The warden, however, provides me with enough corpses to be sure. Some of the faces I recognize before I take scalpel and saw to their visages, harvesting eyes and glands and precious gray matter. I push it from my mind, think of them only as specimens to be dissected, pieced back together. At night alone in my cell, I wonder how he explains their disappearance. Then I remember the crematorium. Anything at all could be in those caskets, their intended contents making their way down in the dark to my laboratory.
Then, one night, I feel I am ready. I fit the final piece into place, a small microtransmitter nestled into the base of the skull. I approach the computer banks, hit the final command prompt. Electricity courses through the body, a mish mash of limbs and organs from a dozen different “donors.” The body jerks upright, the dead film of its eyes clearing, staring with a malevolent intelligence. The guards, though long accustomed to the horrors perpetrated down here in the dark, take a collective step back, hands gripping weapons that much tighter.
“One of you go get the warden.” My hands tremble, my gut churning at the horror I’ve created.
Two of the guards rush from the room, nearly stumbling over each other in their haste to exit.
The warden isn’t long in coming. His eyes are bright under the fluorescent lights, his lip trembling. “You did it,” he whispers, barely over a breath. He claps his hands together. “You really did it.”
I nod, wiping the sweat from my brow.
“And you can duplicate the process now?”
I narrow my eyes at him. “What?”
“Well, this is a good start, but there are many interested parties. The military for instance.”
My mind flashes. Fallen soldiers pieced back together, sent back out to fight and kill all over again. Other potentials come to mind, none of them pleasant. Deathless, amoral police forces crushing protests. Cage matches of the undying. Is this the future I’ve given birth to?

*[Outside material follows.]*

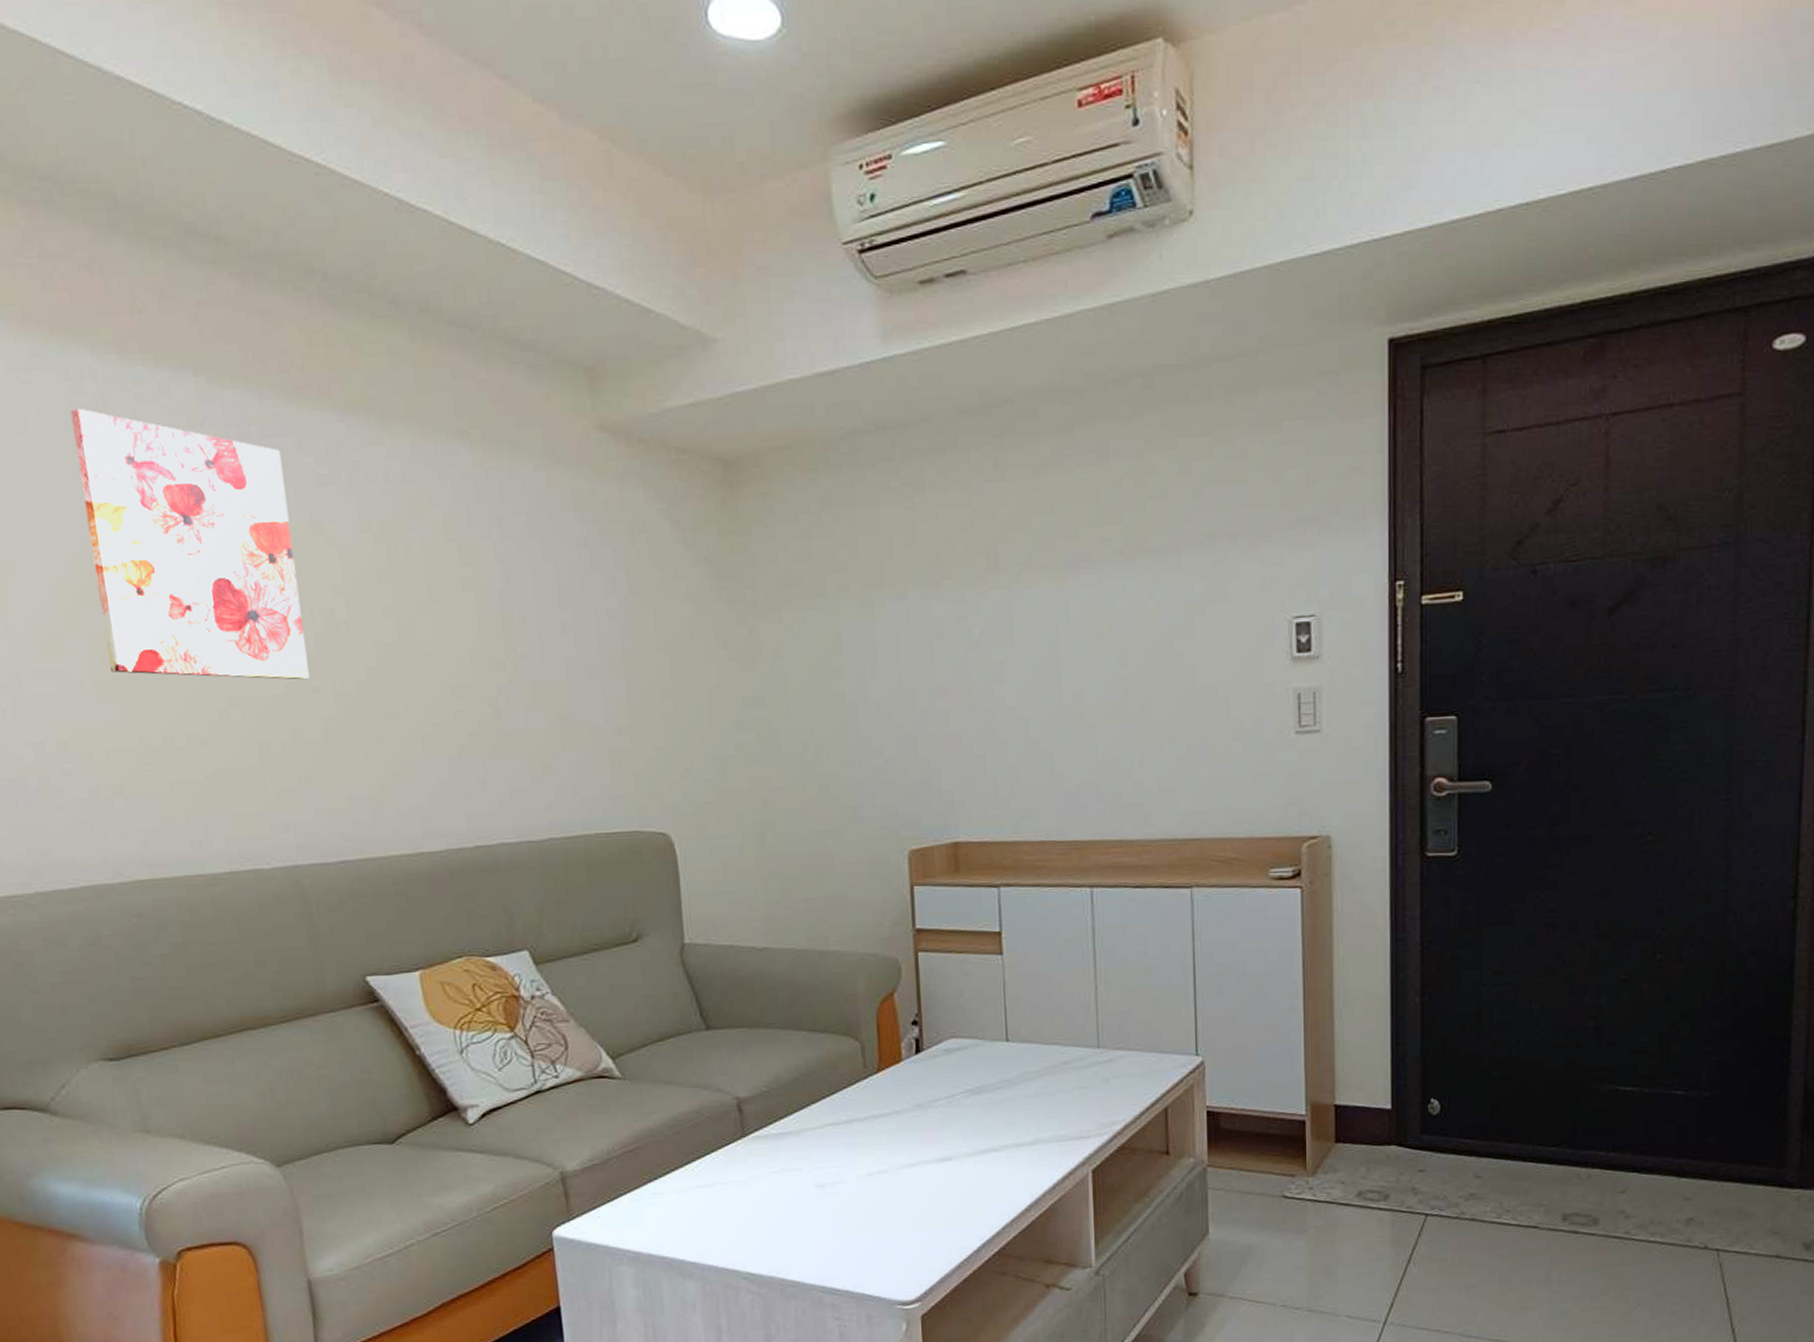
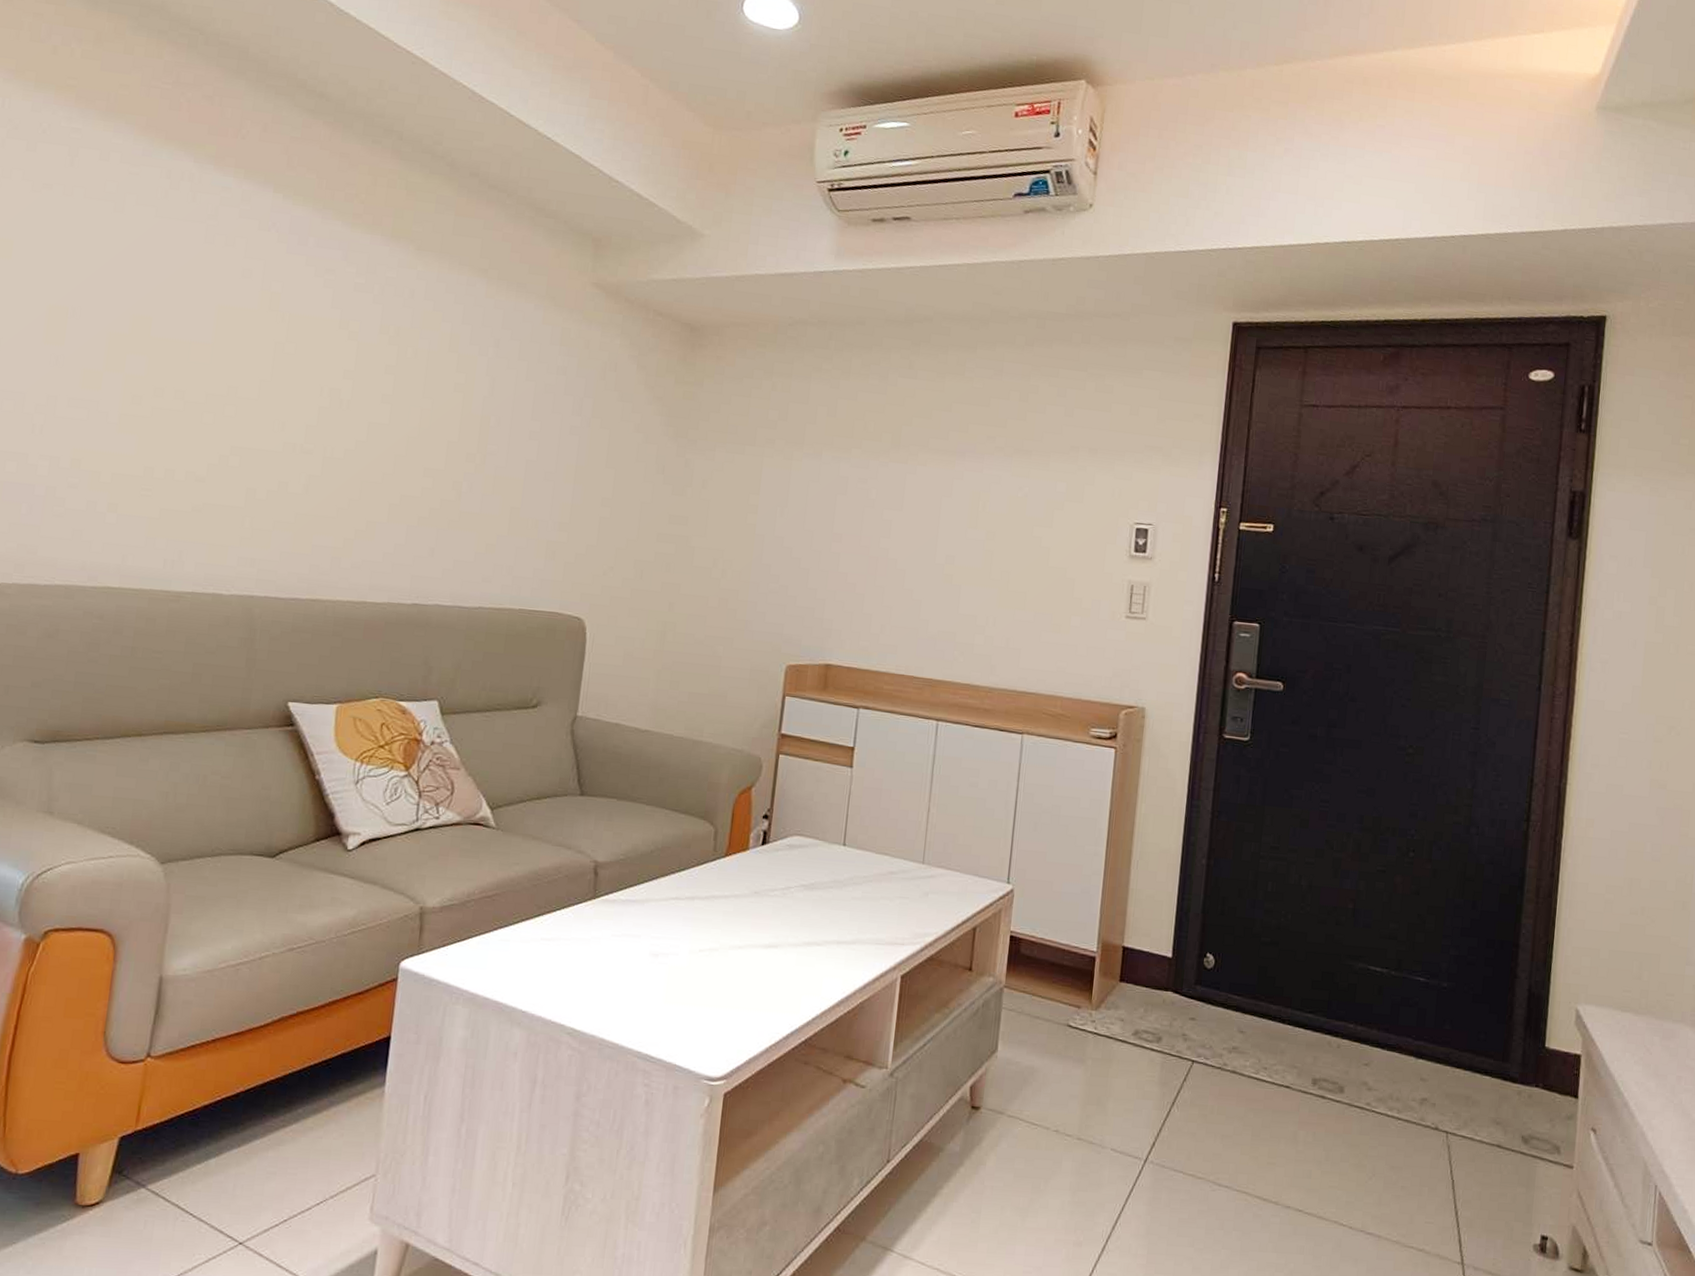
wall art: present [70,409,309,680] -> none [137,200,329,443]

“No.” I type a command prompt into the console. The abomination I have created lunges to its feet, impossibly fast. The guards are quick to react, throwing their bodies between the warden and the creature.
I’ve built my creation well, its fists pulverizing flesh, breaking bones. One of the guards hits it with a taser, but what good is such a device against a creature born of electric current?

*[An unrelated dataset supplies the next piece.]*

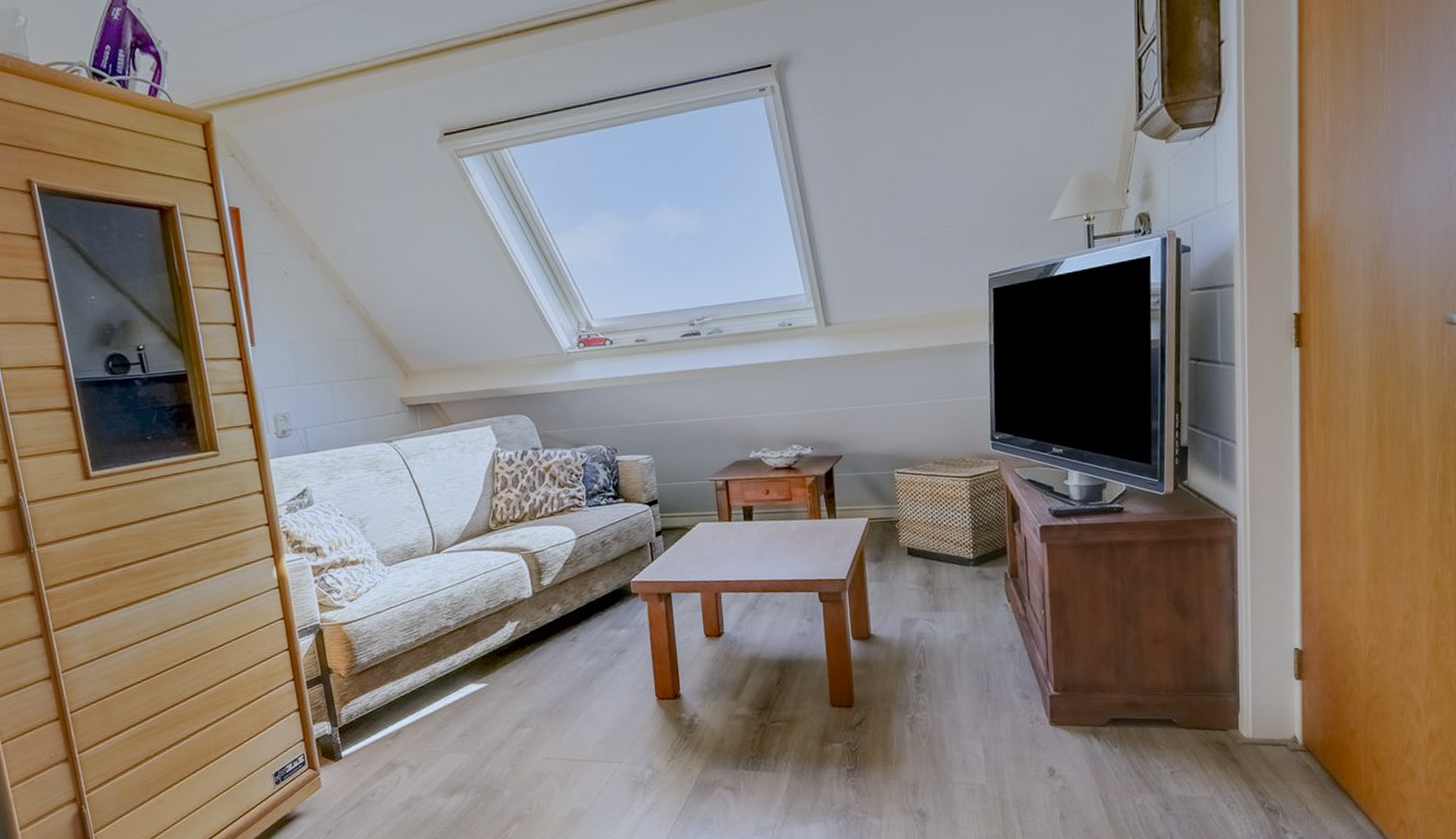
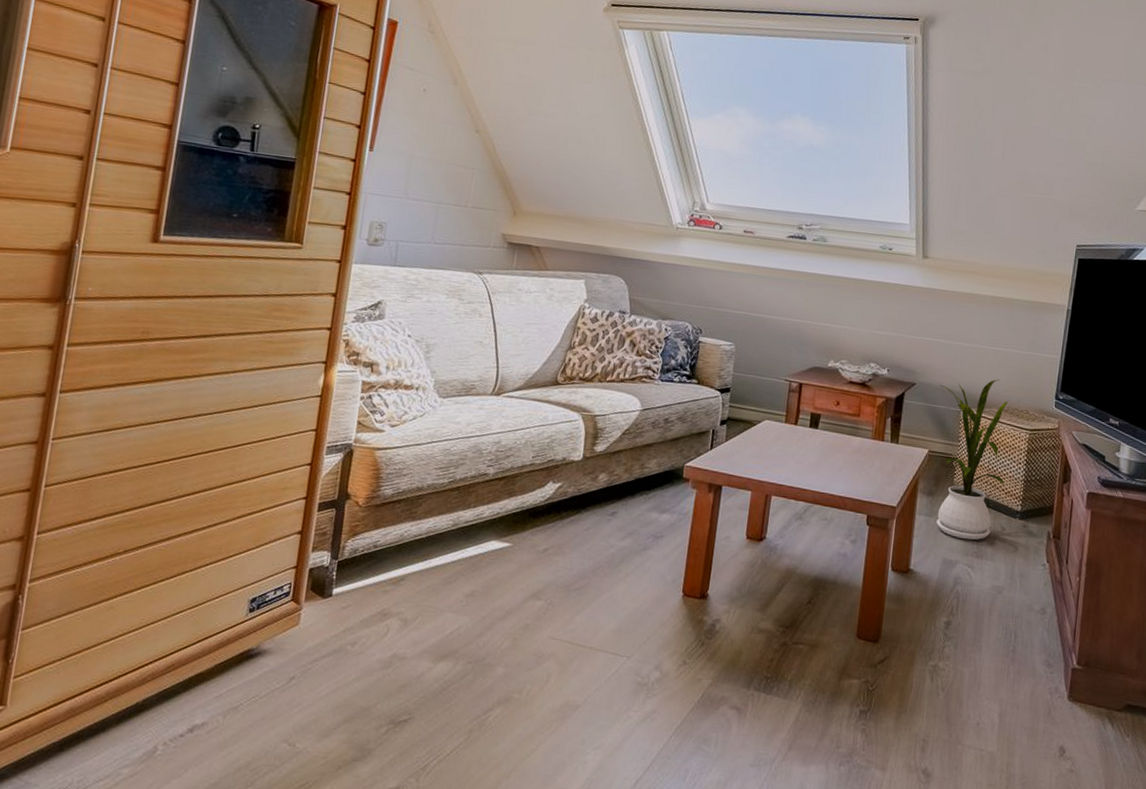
house plant: none [868,433,953,597] -> present [936,379,1009,541]

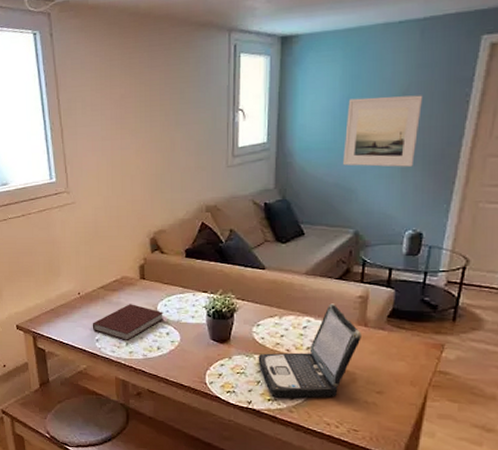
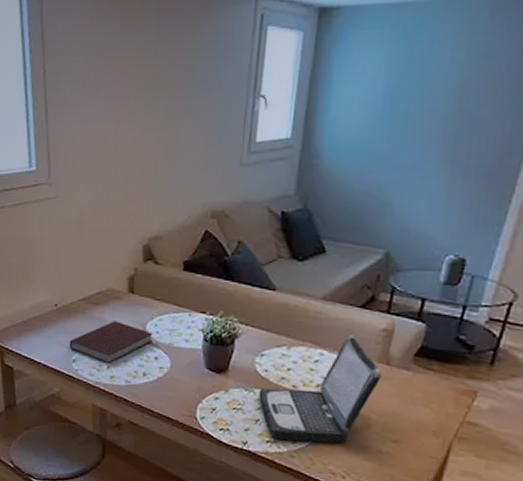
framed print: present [343,95,423,167] -> none [380,90,485,178]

The warden stumbles back, shields his hands with his face. Strong fingers plunge into his chest, under his rib cage. They lift him up, up, his mouth open in a terrible scream. The creature dashes him against the wall, its face twisted in rage and hate.
Finished, bodies strewn about like so many broken dolls, the creature faces me. It reaches back, pulls the neurotransmitter from its skull, crushes it under its massive foot. It smiles at me.
“Father.”
Then it is gone, leaving me with nothing but corpses.
Zarjaz story, Matthew. Your setting was excellently imagined. I really felt I was in that dark, damp basement lab. I think, with a bit of tidying up, this one’s sellable. Worth a submission?
Hey Tom, sorry for the late response. I think I’ll let this one sit for a bit. If anything, it’ll go into the hopper for the collection I will (one day) put out.
No worries, Matthew. Keep up the good work.